● **REQUEST**: Render every line of text in the records below as a numbered list, one line per item, with blank lines omitted. Leave the pictures out of the answer.

● **SOURCE INFORMATION**:
_____

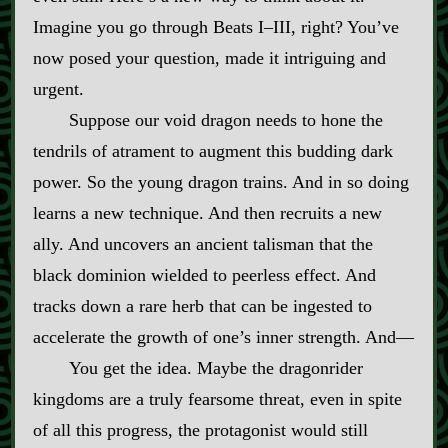
Imagine you go through Beats I–III, right? You’ve
now posed your question, made it intriguing and
urgent.
Suppose our void dragon needs to hone the
tendrils of atrament to augment this budding dark
power. So the young dragon trains. And in so doing
learns a new technique. And then recruits a new
ally. And uncovers an ancient talisman that the
black dominion wielded to peerless effect. And
tracks down a rare herb that can be ingested to
accelerate the growth of one’s inner strength. And‍—
You get the idea. Maybe the dragonrider
kingdoms are a truly fearsome threat, even in spite
of all this progress, the protagonist would still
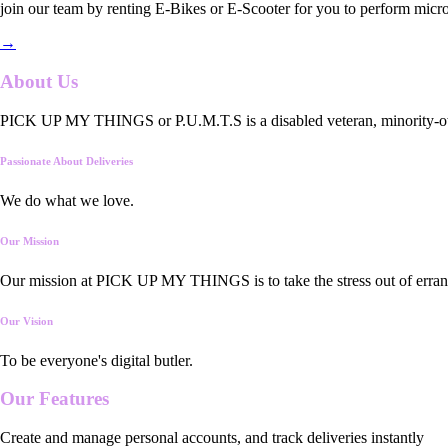
join our team by renting E-Bikes or E-Scooter for you to perform micro
→
About Us
PICK UP MY THINGS or P.U.M.T.S is a disabled veteran, minority-owned
Passionate About Deliveries
We do what we love.
Our Mission
Our mission at PICK UP MY THINGS is to take the stress out of errand
Our Vision
To be everyone's digital butler.
Our
Features
Create and manage personal accounts, and track deliveries instantly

_____

● **ANSWER TO THE PROBLEM**:
1. Imagine you go through Beats I–III, right? You’ve
2. now posed your question, made it intriguing and
3. urgent.
4. Suppose our void dragon needs to hone the
5. tendrils of atrament to augment this budding dark
6. power. So the young dragon trains. And in so doing
7. learns a new technique. And then recruits a new
8. ally. And uncovers an ancient talisman that the
9. black dominion wielded to peerless effect. And
10. tracks down a rare herb that can be ingested to
11. accelerate the growth of one’s inner strength. And‍—
12. You get the idea. Maybe the dragonrider
13. kingdoms are a truly fearsome threat, even in spite
14. of all this progress, the protagonist would still
15. join our team by renting E-Bikes or E-Scooter for you to perform micro
16. →
17. About Us
18. PICK UP MY THINGS or P.U.M.T.S is a disabled veteran, minority-owned
19. Passionate About Deliveries
20. We do what we love.
21. Our Mission
22. Our mission at PICK UP MY THINGS is to take the stress out of errand
23. Our Vision
24. To be everyone's digital butler.
25. Our
26. Features
27. Create and manage personal accounts, and track deliveries instantly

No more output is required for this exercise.